Mosque in Gothenburg, Västra Götaland, Sweden

The Bellevue Mosque (Bellevuemoskén) is a mosque in Gothenburg, Sweden. It is located at Generalsgatan 2A in the "Bellevue" district of Gothenburg. The mosque is administered by the Somali-dominated Islamic Sunni Centre Denomination (Islamiska Sunnicentret Trossamfund, ISC) and advocates the Salafi movement of Islam. It was created with funds from Saudi Arabia.

The mosque has been in the focus of media several times for its alleged ties to various Islamist and terrorist-designated organizations. According to an article in Göteborgs-Tidningen, Mirsad Bektašević, the Swedish citizen of Bosniak descent who was convicted on terrorism-related charges in Sarajevo in 2007, was a frequent attendee of the Bellevue Mosque. In the same article it was further claimed that the mosque had financial ties to the al-Haramain Foundation, a Saudi-based charity group which has been listed on the United Nations list of "entities belonging to or associated with al-Qaeda". Representatives from the foundation are also said to have visited the mosque at several occasions.

In December 2006 it was reported that the mosque has been used to collect money for the Islamic Courts Union (ICU) in Somalia.

In July 2009 it was reported that Xasan Xuseen, described as spiritual leader of the Somali Islamist group al-Shabaab, had been invited to speak at a conference at the mosque. al-Shabaab has carried out several suicide attacks in Somalia and is designated as a terrorist organization by the United States Department of State. It is also described, although not officially designated, as a terrorist organization by the Swedish Security Service among others.

In November 2012, the mosque held the first public dawah course in the Swedish language, it was arranged by controversial British Islamic missionary group iERA and Sveriges Förenade Muslimer. According to the Swedish Defence University, nearly all individuals who have travelled from Gothenburg to join jihadi groups in Syria have been visitors to the mosque. The official web page of the mosque praise Sharia law as "just and merciful towards society as a whole".

== Organisations ==
A number of organisations are active at the mosque.

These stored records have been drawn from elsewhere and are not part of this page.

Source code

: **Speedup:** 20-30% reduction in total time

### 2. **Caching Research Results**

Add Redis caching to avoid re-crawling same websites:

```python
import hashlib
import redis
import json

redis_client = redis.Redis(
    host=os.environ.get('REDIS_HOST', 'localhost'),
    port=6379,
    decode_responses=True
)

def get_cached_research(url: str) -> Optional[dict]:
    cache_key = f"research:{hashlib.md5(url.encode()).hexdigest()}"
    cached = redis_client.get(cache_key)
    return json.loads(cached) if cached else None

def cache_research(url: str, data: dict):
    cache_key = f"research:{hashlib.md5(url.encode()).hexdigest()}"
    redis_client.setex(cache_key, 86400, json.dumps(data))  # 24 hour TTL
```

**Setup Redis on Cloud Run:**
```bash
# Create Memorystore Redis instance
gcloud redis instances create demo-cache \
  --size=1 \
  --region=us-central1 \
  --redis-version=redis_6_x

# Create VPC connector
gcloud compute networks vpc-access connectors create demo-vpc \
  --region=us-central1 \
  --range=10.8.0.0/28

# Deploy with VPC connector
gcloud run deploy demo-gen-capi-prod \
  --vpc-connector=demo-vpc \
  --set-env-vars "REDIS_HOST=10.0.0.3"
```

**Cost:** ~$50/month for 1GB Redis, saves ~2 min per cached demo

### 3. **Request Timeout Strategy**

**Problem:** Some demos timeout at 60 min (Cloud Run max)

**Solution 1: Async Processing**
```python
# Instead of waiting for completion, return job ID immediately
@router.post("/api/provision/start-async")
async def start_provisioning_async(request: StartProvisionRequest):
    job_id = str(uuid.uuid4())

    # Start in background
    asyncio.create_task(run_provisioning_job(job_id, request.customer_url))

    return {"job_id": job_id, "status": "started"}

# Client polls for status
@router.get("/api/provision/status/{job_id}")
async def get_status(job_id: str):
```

=== Mångkulturella Ungdoms Center===
Mångkulturella Ungdoms Center (translation: "multicultural youth centre" is the youth section of the mosque. It was formed in 2004 and is a member in the umbrella organisation Muslim Youth of Sweden. On 11 September 2011 its chairman was among those arrested on suspicion of an attack against artist Lars Vilks, who had an exhibition at art gallery Röda Sten in Gothenburg. During the criminal investigation, police found propaganda for violent jihadism on a computer in their office with pictures named Al-Shabaab and mujahideen. The trial concluded there many indications to support the prosecutor's charge of attempted murder of Vilks, but the court only upheld the charge of carrying knives in a public space.

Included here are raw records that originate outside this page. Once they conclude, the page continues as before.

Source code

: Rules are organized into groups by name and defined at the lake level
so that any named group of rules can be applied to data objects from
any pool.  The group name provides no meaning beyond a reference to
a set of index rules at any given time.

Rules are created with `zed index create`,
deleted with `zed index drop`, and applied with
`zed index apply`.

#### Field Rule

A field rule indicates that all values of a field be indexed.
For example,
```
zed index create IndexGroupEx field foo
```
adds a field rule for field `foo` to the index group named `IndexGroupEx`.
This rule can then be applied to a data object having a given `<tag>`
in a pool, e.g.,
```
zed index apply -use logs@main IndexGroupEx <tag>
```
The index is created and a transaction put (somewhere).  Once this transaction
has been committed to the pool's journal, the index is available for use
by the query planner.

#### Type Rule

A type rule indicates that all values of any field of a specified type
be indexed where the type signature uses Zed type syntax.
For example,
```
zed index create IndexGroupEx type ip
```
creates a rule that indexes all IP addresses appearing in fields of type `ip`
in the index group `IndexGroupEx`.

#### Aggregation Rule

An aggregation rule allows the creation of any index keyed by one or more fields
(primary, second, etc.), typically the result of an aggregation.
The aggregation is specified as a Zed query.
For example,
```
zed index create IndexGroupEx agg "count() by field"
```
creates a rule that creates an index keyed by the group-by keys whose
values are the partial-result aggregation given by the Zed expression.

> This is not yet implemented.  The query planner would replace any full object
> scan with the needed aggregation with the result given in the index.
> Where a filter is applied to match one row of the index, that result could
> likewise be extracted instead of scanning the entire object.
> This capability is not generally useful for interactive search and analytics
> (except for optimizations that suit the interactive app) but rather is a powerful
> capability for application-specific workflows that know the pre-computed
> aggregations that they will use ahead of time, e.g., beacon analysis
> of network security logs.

=== Sveriges Förenade Muslimer===
Sveriges Förenade Muslimer (translation: "United Muslims of Sweden") was formed in 2011. They organised an annual conference with about 1000 visitors. The organisation has received funding from Gothenburg Municipality and state aid from the Swedish Agency for Youth and Civil Society. According to an investigation by Uppdrag granskning, the organisation has invited a number of preachers who sympathise with the Islamic State of Iraq and the Levant and al-Qaeda.